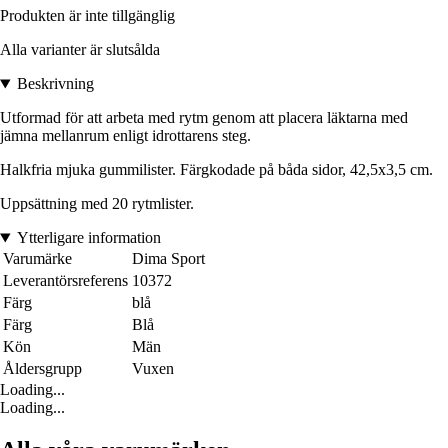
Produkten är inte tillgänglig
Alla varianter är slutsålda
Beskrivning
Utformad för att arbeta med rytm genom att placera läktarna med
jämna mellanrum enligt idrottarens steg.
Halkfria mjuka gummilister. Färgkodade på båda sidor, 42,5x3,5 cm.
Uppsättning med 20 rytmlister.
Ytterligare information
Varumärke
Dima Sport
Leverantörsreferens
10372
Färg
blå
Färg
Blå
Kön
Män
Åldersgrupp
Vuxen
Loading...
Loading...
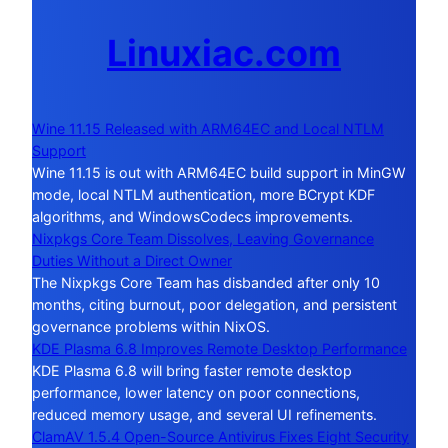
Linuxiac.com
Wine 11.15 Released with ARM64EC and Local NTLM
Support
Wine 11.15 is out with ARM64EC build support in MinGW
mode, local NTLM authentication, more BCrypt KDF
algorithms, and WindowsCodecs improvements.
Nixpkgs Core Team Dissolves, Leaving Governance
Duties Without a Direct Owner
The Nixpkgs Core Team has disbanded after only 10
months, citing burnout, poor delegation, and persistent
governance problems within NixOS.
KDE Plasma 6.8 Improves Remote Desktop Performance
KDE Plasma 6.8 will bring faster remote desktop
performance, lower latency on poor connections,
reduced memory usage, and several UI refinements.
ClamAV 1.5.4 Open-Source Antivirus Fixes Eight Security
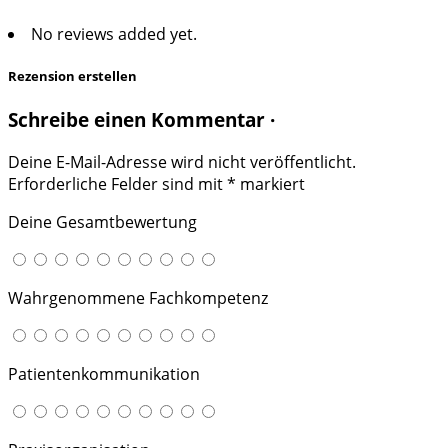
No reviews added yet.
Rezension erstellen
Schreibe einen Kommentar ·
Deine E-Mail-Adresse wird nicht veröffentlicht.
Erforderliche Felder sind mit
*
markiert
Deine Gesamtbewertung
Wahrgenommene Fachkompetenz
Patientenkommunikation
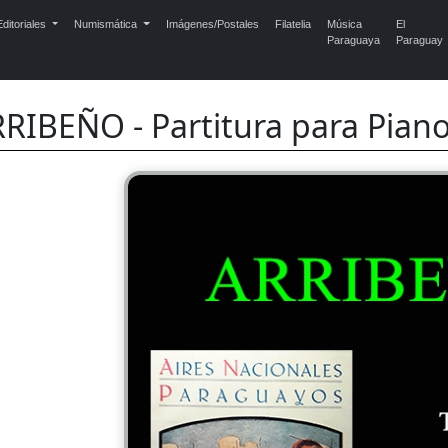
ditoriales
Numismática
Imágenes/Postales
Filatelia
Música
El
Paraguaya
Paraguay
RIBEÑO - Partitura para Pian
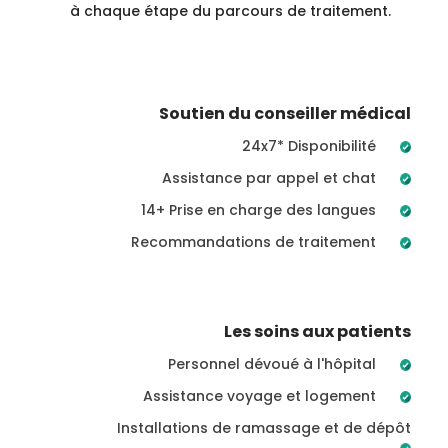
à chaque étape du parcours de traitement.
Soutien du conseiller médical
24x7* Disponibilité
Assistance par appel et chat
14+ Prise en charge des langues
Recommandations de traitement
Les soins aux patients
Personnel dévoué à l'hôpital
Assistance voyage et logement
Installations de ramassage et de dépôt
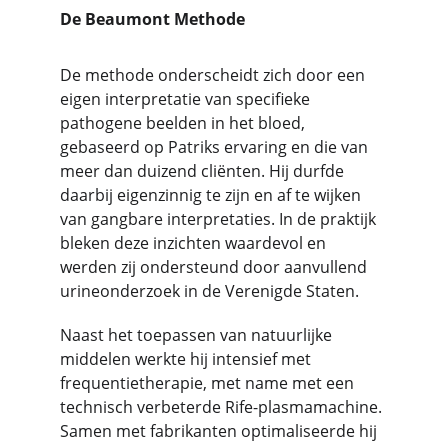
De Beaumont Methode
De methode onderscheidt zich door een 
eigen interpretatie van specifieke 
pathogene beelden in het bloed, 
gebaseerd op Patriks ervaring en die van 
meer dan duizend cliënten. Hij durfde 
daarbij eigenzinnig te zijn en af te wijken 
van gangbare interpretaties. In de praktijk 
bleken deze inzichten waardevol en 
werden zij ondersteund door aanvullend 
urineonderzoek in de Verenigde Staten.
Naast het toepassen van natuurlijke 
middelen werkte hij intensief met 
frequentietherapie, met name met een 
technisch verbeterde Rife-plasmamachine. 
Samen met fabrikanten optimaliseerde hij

·····

» **What you will do**:
Here the job is to copy the stretch of records from the line containing "Halkfria mjuka gummilister." through the line containing "mode, local NTLM", word for word. Leave every picture out.

» **Task solution**:
Halkfria mjuka gummilister. Färgkodade på båda sidor, 42,5x3,5 cm.
Uppsättning med 20 rytmlister.
Ytterligare information
Varumärke
Dima Sport
Leverantörsreferens
10372
Färg
blå
Färg
Blå
Kön
Män
Åldersgrupp
Vuxen
Loading...
Loading...
Linuxiac.com
Wine 11.15 Released with ARM64EC and Local NTLM
Support
Wine 11.15 is out with ARM64EC build support in MinGW
mode, local NTLM authentication, more BCrypt KDF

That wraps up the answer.